School system spokesperson Brian Bassett said Wednesday that the school system dealt directly with Johns Hopkins Medicine to receive the additional doses. Other Maryland school systems have similar partnerships, such as Baltimore City, which is having 500 educators vaccinated a week by Johns Hopkins Medicine.

Earlier this week, Howard County Health Officer Dr. Maura Rossman expressed concern about the amount of vaccine the county was set to receive from the state this week. Rossman said the county’s health department was allotted 2,000 vaccines this week, down 66% percent from the previous week.

As vaccine distribution has steadily increased across the country, the Maryland Department of Health broadened the distribution of the Moderna and Pfizer-BioNTech vaccines to additional providers, including hospitals, retail pharmacies and large group practices like Kaiser Permanente. That means more doses overall for Howard countians but fewer doses for county health departments to distribute.

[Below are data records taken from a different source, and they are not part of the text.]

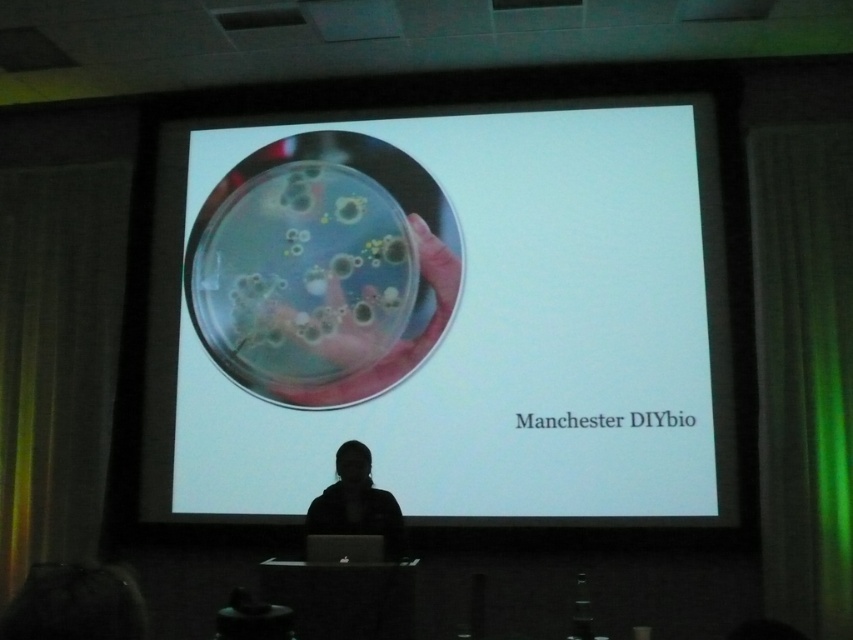
You are sitting in the front row of the presentation and want to see both the green fabric curtain at right and the black matte jacket at lower center. Which object is closer to you?

The green fabric curtain at right is closer to you because it is further to the viewer than the black matte jacket at lower center.

You are an attendee in the presentation and want to exit the room quickly. The green fabric curtain at right is at point 0.580, 0.944. Where should you go to exit the room?

The green fabric curtain at right is at point (804, 371), so you should go to the green fabric curtain at right to exit the room.

You are standing in the presentation room and want to see the projection screen clearly. The point on the screen at coordinate point (839,353) is part of the image you need to focus on. Considering your distance from the screen, can you comfortably see the details at that point without moving closer?

The point (839,353) is 4.58 meters away from you. Since the distance is appropriate for a presentation setup, you can comfortably see the details at that point without needing to move closer.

“When vaccines are being diverted to private-sector providers without an overarching strategy on prioritization or a clear picture of supply or distribution within our county, it becomes confusing for residents,” Howard County Executive Calvin Ball said Monday. “In Howard County, we created an operational infrastructure to support an increase and level number of doses. However, now that vaccine is going to private providers, less vaccine is coming directly to our [health department], creating confusion among our residents at a time when expectations related to vaccine supply are increasing.”

The race to get school system staff vaccinated was exacerbated in late January when the Howard County Board of Education unanimously approved a hybrid model with a phased-in reopening to begin March 1 and end April 12. The vote came less than a week after a surprise announcement from Gov. Larry Hogan that he would explore consequences for school systems that didn’t get students back in classrooms by March 1.

However, during a reopening school board work session, Rossman said it would be “impossible” for her to guarantee that all school system staff could receive both doses of the vaccine by March 1 — something many educators as well as the president of the county’s teachers union want.

Then on Jan. 28 during a news conference, Martirano said that while he wants all of the approximately 10,000 school system staff to be vaccinated before returning, the current supply of vaccines will make that goal unlikely. He said educators receiving the vaccine before returning is not a “prerequisite” for a hybrid return. Centers for Disease Control and Prevention Director Dr. Rochelle Walensky issued the same sentiment Wednesday during a briefing.

“Vaccination of teachers is not a prerequisite for safe reopening of schools,” Walensky said.

As of Wednesday, 36,691 vaccines have been administered in Howard County, according to the Maryland Department of Health. That figure includes 30,157 first doses and 6,534 second doses.